Jalan tak asing. Menanjak juga menikung sisinya sawah juga ada kerbau bermain lumpur. Sebuah rumah sederhana dari kayu di bukit sisinya kebun miring cabai juga sisinya lapang rumput.

"Langit," seru Resti dengan atas kepala oleh topi bambu, sepatu boot juga senyum itu menyambut kedatangan Langit dengan wajah seribu kebohongan akan ceria.

Keduanya jalan, jalan santai menyusur bukit miring oleh sepeda berplesir di jalan aspal. Langit menjadi supir dan Resti dibelakang merentangkan kedua tangan seraya bernyanyi. Tawa juga kelakar tak bisa dibancang. Keluar begitu saja oleh tawaan dari keduanya.

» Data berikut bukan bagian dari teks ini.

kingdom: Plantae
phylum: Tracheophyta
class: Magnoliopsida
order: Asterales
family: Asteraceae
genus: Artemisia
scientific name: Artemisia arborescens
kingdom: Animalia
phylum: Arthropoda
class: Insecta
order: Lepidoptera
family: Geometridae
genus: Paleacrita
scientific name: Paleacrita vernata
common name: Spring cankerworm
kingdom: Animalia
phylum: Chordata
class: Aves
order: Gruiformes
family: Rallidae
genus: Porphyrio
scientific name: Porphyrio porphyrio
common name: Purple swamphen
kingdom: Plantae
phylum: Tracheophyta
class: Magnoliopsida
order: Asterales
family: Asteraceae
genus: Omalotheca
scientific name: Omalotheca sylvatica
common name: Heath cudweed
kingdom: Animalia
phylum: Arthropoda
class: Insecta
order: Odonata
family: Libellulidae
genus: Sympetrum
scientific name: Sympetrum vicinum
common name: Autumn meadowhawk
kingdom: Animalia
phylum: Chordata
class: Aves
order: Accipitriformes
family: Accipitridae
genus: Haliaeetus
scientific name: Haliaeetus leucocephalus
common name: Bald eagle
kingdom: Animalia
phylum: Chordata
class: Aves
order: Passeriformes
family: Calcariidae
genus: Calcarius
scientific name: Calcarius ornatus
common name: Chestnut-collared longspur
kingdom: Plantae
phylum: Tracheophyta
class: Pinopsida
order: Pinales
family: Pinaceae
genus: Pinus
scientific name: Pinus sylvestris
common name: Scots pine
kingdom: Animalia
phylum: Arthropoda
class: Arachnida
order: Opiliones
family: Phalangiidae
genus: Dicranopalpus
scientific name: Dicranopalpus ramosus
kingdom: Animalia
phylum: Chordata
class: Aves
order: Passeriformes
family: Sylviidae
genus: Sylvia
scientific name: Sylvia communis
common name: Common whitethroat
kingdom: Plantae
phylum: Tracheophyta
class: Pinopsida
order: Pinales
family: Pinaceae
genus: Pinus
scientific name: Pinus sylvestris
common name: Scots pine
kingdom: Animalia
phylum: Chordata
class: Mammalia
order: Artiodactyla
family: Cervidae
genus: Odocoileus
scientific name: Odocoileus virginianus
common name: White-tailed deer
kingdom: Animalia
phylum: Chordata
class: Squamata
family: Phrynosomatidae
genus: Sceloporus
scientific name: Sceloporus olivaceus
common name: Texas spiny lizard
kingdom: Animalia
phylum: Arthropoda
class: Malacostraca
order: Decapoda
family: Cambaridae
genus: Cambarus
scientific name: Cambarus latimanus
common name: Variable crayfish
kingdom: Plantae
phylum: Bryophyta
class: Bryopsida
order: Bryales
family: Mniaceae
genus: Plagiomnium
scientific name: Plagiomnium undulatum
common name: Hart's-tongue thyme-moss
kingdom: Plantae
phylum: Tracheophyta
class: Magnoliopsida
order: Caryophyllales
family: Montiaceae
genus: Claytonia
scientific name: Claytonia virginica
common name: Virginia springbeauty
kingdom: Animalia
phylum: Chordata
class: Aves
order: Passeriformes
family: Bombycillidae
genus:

Resti menggandeng tangan Langit amat hangat saat membanting sepedanya dipinggir jalan mengajaknya ke tempat lalu saat main layang-layang di bukit. Resti terus senyum dan Langit pun demikian terasa jika lara telah hirap.

Layang-lyang menggerus langit dan diulur-tarik benangnya oleh Resti lalu beralih pada Langit yang suasananya jadi kacau. Resti terkekeh meledek juga menyemangati kekasihnya oleh tepukan tangan.

Galah mengancung tatkala layangan menyangkut di pohon nangka yang tingginya tiga hingga lima meteran. Berada di puncak. Resti menarik benangnya dan Langit mengakali oleh galah dari turus.

"Semangat!" Resti di belakang.

Langit pegal. Dia mengap-mengap terasa usahanya gagal.

Keduanaya gagal. Layang-layang itu enggan lepas berdiam di puncak daun. Benangnya putus Resti tak peduli lagi.